You can find EC2's SLA at http://aws.amazon.com/ec2-sla/.
The other day, I received the following notification from GoGrid:
In this case, customers basically had no administration access to their running servers for 4 hours.
GoGrid claims to offers 100% uptime in their SLA, but there are some exclusions as follows:
- downtime during scheduled maintenance or Emergency Maintenance
- outages caused by acts or omissions of Customer, including its applications, equipment, or facilities, or by any use or user of the Service authorized by Customer
- outages caused by hackers, sabotage, viruses, worms, or other third party wrongful actions
- DNS issues outside of GoGrid's control
- outages resulting from Internet anomalies outside of GoGrid's control
- outages resulting from fires, explosions, or force majeure
- outages to the Customer Portal
- failures during a "beta" period
According to item #1, scheduled maintenance is not included as part of their availability SLA.
So, I appreciate the difference between scheduled maintenance and an unexpected outage.
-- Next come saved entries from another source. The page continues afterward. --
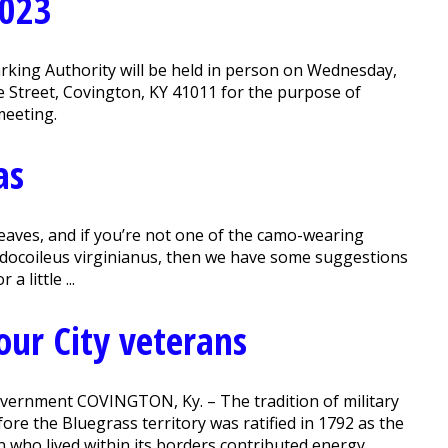
2023
rking Authority will be held in person on Wednesday,
ke Street, Covington, KY 41011 for the purpose of
meeting.
as
leaves, and if you’re not one of the camo-wearing
Odocoileus virginianus, then we have some suggestions
 little ...
our City veterans
 government COVINGTON, Ky. – The tradition of military
fore the Bluegrass territory was ratified in 1792 as the
 who lived within its borders contributed energy,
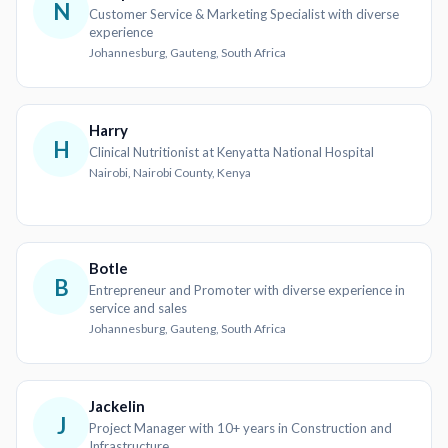
N
Customer Service & Marketing Specialist with diverse
experience
Johannesburg, Gauteng, South Africa
Harry
H
Clinical Nutritionist at Kenyatta National Hospital
Nairobi, Nairobi County, Kenya
Botle
B
Entrepreneur and Promoter with diverse experience in
service and sales
Johannesburg, Gauteng, South Africa
Jackelin
J
Project Manager with 10+ years in Construction and
Infrastructure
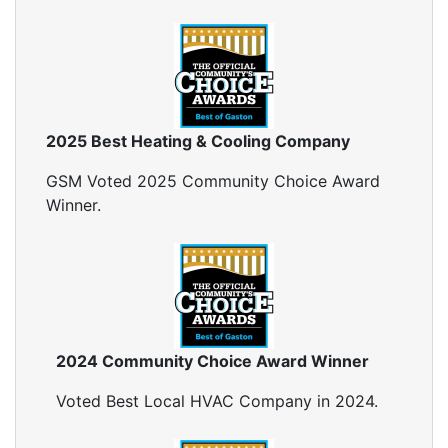
2025 Best Heating & Cooling Company
GSM Voted 2025 Community Choice Award
Winner.
2024 Community Choice Award Winner
Voted Best Local HVAC Company in 2024.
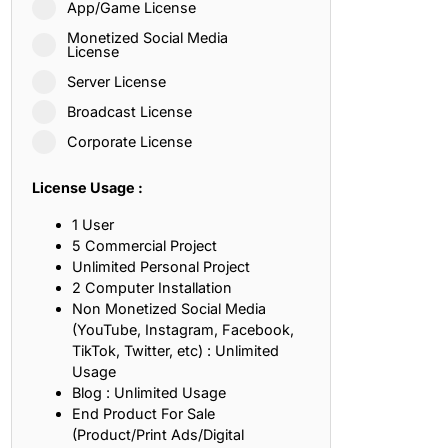
App/Game License
ith, Patience, and Inner Peace
Monetized Social Media
License
Server License
sty, Loyalty, and Meaningful Relationships
Broadcast License
at Inspire Imagination and Learning
Corporate License
About Love, Adventure, and Timeless Romance
License Usage :
rust, Friendship, and True Commitment
1 User
5 Commercial Project
Unlimited Personal Project
out Life, Love, and Simple Wisdom
2 Computer Installation
Non Monetized Social Media
re Strength, Friendship, and Dreams
(YouTube, Instagram, Facebook,
TikTok, Twitter, etc) : Unlimited
hat Inspire Laughter, Kindness, and Life Lessons
Usage
Blog : Unlimited Usage
at Build Mental Toughness and Discipline
End Product For Sale
(Product/Print Ads/Digital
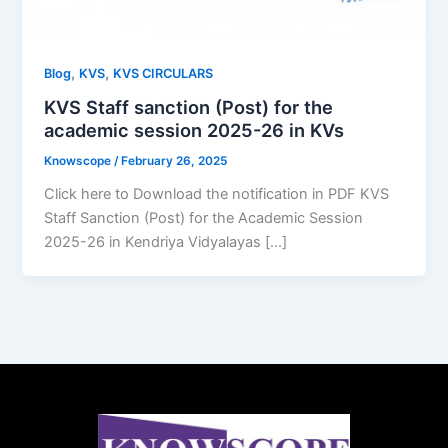
,
,
Blog
KVS
KVS CIRCULARS
KVS Staff sanction (Post) for the
academic session 2025-26 in KVs
Knowscope
/
February 26, 2025
Click here to Download the notification in PDF KVS
Staff Sanction (Post) for the Academic Session
2025-26 in Kendriya Vidyalayas […]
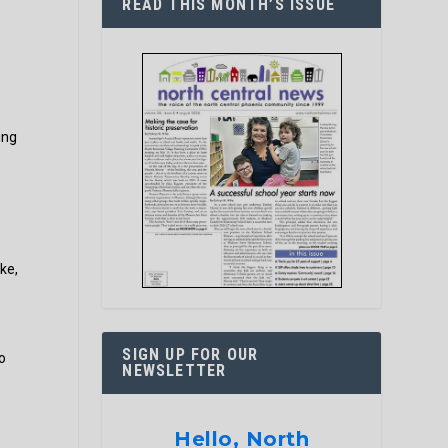
READ THIS MONTH’S ISSUE
ing
ke,
SIGN UP FOR OUR
o
NEWSLETTER
Hello, North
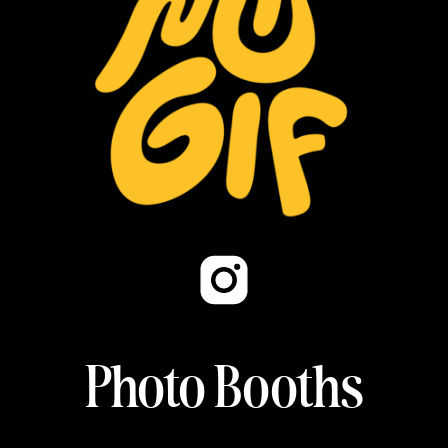
Photo Booths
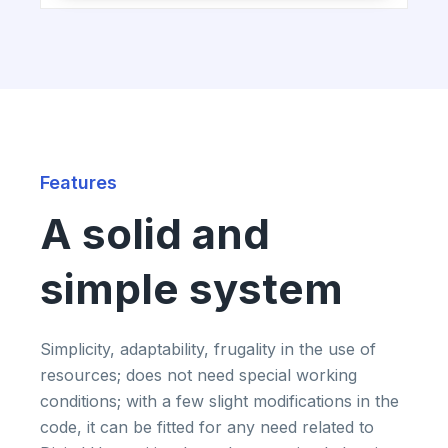
Features
A solid and
simple system
Simplicity, adaptability, frugality in the use of
resources; does not need special working
conditions; with a few slight modifications in the
code, it can be fitted for any need related to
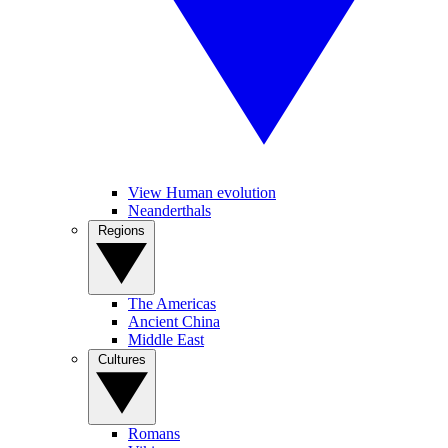
View Human evolution
Neanderthals
Regions
The Americas
Ancient China
Middle East
Cultures
Romans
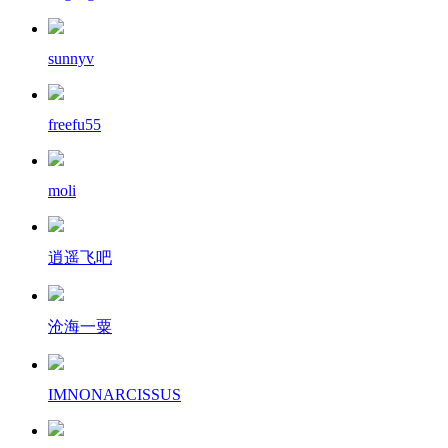
sunnyv
freefu55
moli
逍遥飞吧
沧海一粟
IMNONARCISSUS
However, from an availability perspective, I think scheduled maintenance should be included in the availability measurements and reporting. Otherwise, it is misleading clients.
The Cloud service provider has options to manage for continuous availability. That is under their control. Regardless of scheduled vs. unscheduled service outage, the business impact may be no less even if the subscriber is aware of an outage in advance.
What is your experience with Cloud service providers? Do they explain the SLAs clearly? Do you think scheduled maintenance should be included or excluded?